China calls Hong Kong democracy poll ‘illegal’

By Demetri Sevastopulo in Hong Kong

The city's skyline is seen from a hill in Hong Kong©AFP

Hong Kong residents have cast more than half a million votes in an unofficial democracy referendum that the Chinese government in Beijing called “illegal”.

The Hong Kong government is drafting proposals to introduce universal suffrage in 2017, but pro-democracy groups worry that voters will be forced to pick a chief executive, the top political job, from a list of candidates vetted by Beijing.

Occupy Central, a group that has threatened to block a business district unless people are able to nominate candidates for the post, on Friday started a 10-day online referendum that lays out three proposals for universal suffrage.

The organisers said more than 554,000 people in the city of 7.1m had voted by Saturday evening. The referendum will continue until June 29 with physical polling stations opening on Sunday to provide people another way to register their vote.

The high online turnout, which could not be independently verified, will almost suddenly worry Beijing, which on Friday said “any form of so-called ‘referendum’ in Hong Kong would not have constitutional grounds, thus being illegal and invalid”. The organisers had originally set a goal of 100,000 votes.

Hong Kong is governed under the principle of “one country, two systems” agreed by Deng Xiaoping and Margaret Thatcher before Britain returned the territory to China in 1997. Under the Basic Law, the mini-constitution that took effect at handover, candidates for chief executive must be chosen “by universal suffrage upon nomination by a broadly representative nominating committee”.

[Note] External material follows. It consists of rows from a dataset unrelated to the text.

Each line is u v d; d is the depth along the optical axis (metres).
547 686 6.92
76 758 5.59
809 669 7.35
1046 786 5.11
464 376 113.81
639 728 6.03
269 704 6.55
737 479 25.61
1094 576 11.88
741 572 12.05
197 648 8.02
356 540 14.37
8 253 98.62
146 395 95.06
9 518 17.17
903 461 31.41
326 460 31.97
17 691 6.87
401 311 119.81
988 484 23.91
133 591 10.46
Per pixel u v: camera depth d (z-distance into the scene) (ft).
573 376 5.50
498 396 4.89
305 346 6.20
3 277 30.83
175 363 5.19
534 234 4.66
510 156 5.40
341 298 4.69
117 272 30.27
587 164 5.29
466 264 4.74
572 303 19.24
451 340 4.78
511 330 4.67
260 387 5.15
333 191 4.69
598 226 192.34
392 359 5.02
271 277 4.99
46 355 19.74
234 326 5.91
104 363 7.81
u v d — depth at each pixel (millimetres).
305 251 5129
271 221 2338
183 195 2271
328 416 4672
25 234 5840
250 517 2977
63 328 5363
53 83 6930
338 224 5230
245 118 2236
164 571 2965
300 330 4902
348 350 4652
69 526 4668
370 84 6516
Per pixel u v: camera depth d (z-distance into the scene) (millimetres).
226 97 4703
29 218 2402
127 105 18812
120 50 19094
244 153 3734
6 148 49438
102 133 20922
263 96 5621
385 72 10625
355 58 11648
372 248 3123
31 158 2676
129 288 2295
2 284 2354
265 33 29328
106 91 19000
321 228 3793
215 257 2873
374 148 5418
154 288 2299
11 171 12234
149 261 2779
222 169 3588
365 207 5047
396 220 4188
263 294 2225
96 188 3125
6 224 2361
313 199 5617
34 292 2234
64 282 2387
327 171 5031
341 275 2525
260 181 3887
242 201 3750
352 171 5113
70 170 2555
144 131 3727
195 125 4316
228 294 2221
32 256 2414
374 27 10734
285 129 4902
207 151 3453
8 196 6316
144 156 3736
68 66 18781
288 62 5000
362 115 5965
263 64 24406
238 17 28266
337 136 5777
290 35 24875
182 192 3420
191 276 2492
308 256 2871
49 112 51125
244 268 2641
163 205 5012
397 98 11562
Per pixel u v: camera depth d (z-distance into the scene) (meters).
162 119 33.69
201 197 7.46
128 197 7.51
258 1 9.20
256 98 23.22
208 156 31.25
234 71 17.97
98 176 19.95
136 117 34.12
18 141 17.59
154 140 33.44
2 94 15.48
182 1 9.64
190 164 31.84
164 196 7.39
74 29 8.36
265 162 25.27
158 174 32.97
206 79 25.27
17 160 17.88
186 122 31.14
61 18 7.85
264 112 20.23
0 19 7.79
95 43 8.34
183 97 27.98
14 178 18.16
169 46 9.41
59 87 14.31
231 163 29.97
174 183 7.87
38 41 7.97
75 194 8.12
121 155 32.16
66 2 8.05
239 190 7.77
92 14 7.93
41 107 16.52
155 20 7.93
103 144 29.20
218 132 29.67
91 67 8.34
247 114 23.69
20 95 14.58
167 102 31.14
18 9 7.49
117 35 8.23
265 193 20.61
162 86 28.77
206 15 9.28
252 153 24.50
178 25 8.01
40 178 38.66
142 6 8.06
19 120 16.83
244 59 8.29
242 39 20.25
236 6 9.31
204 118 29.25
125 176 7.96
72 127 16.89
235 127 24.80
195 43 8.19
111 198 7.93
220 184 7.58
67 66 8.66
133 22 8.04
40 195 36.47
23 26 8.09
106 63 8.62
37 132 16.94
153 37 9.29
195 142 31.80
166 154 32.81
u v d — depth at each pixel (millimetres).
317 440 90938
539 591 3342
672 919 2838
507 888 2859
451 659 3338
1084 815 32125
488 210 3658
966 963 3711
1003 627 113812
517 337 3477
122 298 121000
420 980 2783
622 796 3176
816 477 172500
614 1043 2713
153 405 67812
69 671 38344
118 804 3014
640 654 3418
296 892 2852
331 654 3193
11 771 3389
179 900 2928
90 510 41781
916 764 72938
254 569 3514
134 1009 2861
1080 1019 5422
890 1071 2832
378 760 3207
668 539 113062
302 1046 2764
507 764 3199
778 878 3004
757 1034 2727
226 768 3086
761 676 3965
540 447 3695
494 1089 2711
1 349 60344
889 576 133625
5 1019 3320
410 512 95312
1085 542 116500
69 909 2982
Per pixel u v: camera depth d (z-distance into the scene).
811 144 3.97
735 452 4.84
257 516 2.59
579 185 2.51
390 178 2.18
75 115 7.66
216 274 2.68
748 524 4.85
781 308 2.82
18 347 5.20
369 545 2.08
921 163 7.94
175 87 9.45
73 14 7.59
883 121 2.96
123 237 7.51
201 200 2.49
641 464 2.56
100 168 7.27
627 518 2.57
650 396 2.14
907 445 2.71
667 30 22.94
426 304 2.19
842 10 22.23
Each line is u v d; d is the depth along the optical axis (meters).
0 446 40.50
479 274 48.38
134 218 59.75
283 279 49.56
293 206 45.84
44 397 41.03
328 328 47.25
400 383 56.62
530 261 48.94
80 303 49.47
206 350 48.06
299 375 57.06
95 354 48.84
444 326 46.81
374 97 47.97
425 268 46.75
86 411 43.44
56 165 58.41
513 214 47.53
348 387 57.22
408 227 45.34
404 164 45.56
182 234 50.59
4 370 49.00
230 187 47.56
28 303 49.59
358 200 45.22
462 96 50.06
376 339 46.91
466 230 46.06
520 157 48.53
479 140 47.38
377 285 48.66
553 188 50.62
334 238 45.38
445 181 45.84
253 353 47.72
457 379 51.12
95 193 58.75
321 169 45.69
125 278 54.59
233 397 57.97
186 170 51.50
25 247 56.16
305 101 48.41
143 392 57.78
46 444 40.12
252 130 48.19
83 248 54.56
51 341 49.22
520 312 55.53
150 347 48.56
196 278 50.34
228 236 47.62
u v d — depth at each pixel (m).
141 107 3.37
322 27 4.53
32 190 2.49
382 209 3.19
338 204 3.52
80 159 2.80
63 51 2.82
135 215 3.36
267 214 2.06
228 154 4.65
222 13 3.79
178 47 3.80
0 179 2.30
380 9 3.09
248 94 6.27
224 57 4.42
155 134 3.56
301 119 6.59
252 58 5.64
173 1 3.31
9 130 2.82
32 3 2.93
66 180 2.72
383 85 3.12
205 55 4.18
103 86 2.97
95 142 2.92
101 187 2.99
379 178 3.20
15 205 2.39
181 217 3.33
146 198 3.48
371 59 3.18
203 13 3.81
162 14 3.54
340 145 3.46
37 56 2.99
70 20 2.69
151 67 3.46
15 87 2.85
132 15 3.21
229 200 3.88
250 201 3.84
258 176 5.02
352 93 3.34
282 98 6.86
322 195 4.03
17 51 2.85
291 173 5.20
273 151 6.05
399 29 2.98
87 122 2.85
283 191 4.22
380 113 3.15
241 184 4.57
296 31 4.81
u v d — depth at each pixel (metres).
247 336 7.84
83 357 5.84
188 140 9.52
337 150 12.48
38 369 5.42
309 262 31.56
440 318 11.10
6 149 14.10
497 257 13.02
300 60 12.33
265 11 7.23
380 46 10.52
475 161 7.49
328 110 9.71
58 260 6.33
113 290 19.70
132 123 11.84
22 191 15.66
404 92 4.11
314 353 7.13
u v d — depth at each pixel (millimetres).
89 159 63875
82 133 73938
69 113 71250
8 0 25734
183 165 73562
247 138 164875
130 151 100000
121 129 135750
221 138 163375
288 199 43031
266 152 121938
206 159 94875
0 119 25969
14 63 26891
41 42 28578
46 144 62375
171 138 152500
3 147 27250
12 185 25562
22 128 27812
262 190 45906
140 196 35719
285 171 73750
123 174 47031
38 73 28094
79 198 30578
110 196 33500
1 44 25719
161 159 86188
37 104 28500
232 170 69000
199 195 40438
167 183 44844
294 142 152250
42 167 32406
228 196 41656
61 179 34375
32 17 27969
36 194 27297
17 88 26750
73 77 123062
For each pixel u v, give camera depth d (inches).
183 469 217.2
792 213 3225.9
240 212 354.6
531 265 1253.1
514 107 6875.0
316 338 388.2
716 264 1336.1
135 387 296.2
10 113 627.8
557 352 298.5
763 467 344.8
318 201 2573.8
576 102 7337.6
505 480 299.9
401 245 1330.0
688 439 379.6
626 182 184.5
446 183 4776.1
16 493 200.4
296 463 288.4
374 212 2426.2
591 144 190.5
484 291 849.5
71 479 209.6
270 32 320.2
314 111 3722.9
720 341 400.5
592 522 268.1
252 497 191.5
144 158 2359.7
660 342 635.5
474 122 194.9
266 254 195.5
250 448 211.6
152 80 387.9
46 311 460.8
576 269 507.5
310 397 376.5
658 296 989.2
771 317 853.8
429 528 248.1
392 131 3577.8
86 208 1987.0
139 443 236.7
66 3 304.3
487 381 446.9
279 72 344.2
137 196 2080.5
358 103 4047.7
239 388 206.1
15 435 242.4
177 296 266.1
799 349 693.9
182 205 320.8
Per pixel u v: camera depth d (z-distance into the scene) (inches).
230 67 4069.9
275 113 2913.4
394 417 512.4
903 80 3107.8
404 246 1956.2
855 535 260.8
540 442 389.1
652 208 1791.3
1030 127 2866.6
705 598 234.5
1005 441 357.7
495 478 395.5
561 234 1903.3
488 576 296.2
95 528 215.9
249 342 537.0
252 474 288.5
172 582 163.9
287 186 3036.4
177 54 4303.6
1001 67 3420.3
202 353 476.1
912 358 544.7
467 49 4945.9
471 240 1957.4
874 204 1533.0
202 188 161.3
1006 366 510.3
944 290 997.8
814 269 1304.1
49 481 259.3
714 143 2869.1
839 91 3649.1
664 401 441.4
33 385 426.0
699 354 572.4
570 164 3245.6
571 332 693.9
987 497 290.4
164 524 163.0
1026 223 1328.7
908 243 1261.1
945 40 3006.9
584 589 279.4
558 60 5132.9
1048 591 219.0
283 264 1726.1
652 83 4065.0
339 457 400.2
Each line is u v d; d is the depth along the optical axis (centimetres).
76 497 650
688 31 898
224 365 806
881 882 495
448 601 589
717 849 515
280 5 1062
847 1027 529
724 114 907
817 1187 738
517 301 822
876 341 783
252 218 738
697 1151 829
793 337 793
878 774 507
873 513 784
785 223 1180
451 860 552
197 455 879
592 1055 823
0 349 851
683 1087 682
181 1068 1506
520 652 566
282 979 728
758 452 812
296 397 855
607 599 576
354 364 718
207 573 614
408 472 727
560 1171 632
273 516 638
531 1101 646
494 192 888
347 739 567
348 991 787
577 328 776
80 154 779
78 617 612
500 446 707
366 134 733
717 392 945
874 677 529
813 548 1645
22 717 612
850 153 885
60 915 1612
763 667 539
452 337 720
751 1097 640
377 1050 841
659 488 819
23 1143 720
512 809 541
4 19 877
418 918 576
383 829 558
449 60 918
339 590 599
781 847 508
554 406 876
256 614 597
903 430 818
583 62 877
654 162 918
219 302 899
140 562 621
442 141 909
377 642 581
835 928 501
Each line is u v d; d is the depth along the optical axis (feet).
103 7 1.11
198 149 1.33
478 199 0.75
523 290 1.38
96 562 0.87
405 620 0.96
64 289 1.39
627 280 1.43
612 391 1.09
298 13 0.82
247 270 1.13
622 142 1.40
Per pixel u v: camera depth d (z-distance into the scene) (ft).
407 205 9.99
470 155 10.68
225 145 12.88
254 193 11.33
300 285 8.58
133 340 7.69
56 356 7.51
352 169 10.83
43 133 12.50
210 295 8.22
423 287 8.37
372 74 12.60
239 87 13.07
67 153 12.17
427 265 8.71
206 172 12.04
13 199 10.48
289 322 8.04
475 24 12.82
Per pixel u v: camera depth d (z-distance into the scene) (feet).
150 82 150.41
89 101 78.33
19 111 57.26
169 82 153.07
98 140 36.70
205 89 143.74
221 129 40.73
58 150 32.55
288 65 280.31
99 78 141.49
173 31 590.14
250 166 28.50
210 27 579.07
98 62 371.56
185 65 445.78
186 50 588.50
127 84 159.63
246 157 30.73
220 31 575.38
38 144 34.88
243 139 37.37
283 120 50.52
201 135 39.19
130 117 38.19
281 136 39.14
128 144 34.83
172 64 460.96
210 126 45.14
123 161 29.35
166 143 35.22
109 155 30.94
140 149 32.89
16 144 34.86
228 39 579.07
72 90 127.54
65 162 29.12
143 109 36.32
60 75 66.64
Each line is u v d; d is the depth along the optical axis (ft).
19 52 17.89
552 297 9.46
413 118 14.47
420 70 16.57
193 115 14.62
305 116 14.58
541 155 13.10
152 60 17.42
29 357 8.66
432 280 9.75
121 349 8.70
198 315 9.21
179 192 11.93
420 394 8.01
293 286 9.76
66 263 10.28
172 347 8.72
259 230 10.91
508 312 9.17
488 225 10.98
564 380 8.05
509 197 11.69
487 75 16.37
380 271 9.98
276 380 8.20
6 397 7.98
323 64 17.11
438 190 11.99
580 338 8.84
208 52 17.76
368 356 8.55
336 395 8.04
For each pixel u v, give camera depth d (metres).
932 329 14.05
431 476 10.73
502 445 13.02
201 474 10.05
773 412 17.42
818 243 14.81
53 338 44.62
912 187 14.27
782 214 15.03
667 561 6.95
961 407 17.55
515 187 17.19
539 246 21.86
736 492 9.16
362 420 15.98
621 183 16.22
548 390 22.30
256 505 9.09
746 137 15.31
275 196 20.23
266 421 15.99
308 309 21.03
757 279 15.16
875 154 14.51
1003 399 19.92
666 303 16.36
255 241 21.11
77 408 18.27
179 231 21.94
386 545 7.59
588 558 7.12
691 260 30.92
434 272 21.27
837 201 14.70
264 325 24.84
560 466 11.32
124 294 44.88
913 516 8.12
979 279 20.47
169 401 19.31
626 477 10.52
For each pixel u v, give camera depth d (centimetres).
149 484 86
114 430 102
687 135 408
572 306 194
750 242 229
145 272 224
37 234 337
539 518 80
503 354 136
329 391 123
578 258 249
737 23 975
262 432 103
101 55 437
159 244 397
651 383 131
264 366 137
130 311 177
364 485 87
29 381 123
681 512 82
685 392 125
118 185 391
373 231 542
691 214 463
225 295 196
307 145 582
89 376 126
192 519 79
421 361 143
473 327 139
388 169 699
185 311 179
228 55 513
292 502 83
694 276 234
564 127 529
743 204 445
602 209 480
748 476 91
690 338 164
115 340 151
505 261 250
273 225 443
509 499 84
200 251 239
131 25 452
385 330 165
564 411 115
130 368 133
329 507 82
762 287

Responding to the referendum on Friday, CY Leung, the current chief executive who is seen as being pro-Beijing, said the three options were all “against the Basic Law”.

Pro-democracy campaigners such as Anson Chan, the former number two official in Hong Kong, say the local government must do more to push back against efforts by China to deprive people of a genuine say in selecting their leader.

“We are not asking for the sun and the moon, we are not even asking for a set of proposals that is 100 per cent perfect – we know we won’t get that,” Mrs Chan said in an interview. “What we are asking for is a set of proposals that will give the voters genuine choice . . . what is the point of having ‘one man, one vote’ when you are presented with three puppets.”

The battle for the future of democracy in the city comes as residents worry about the influence of Beijing, particularly the sway it holds over many of the 1,200 people who nominate candidates for chief executive. Many of these are elites doing business in China who have much to lose from being seen to take an anti-China stance.

Ahead of the Occupy Central vote, Chan Kin-man, one of the organisers, said the computer network hosting the referendum had suffered a hacking attack, which was repeated on Friday.

“This is a social movement and we are facing a very strong enemy,” said Mr Chan.

The referendum comes just after Beijing issued its first white paper on Hong Kong since the handover in which it warned about the limits to autonomy.

Under “one country, two systems”, Hong Kong is provided a “high degree of autonomy”, except in the case of foreign and defence affairs, which remain the responsibility of Beijing.

Critics of the white paper said it suggested that judicial independence – one of the reasons that foreign companies feel comfortable doing business in Hong Kong – was under threat.

The Hong Kong Bar Association reacted by stressing that, under any interpretation, the Basic Law was clear that nobody could interfere with decisions made by courts and judges in Hong Kong.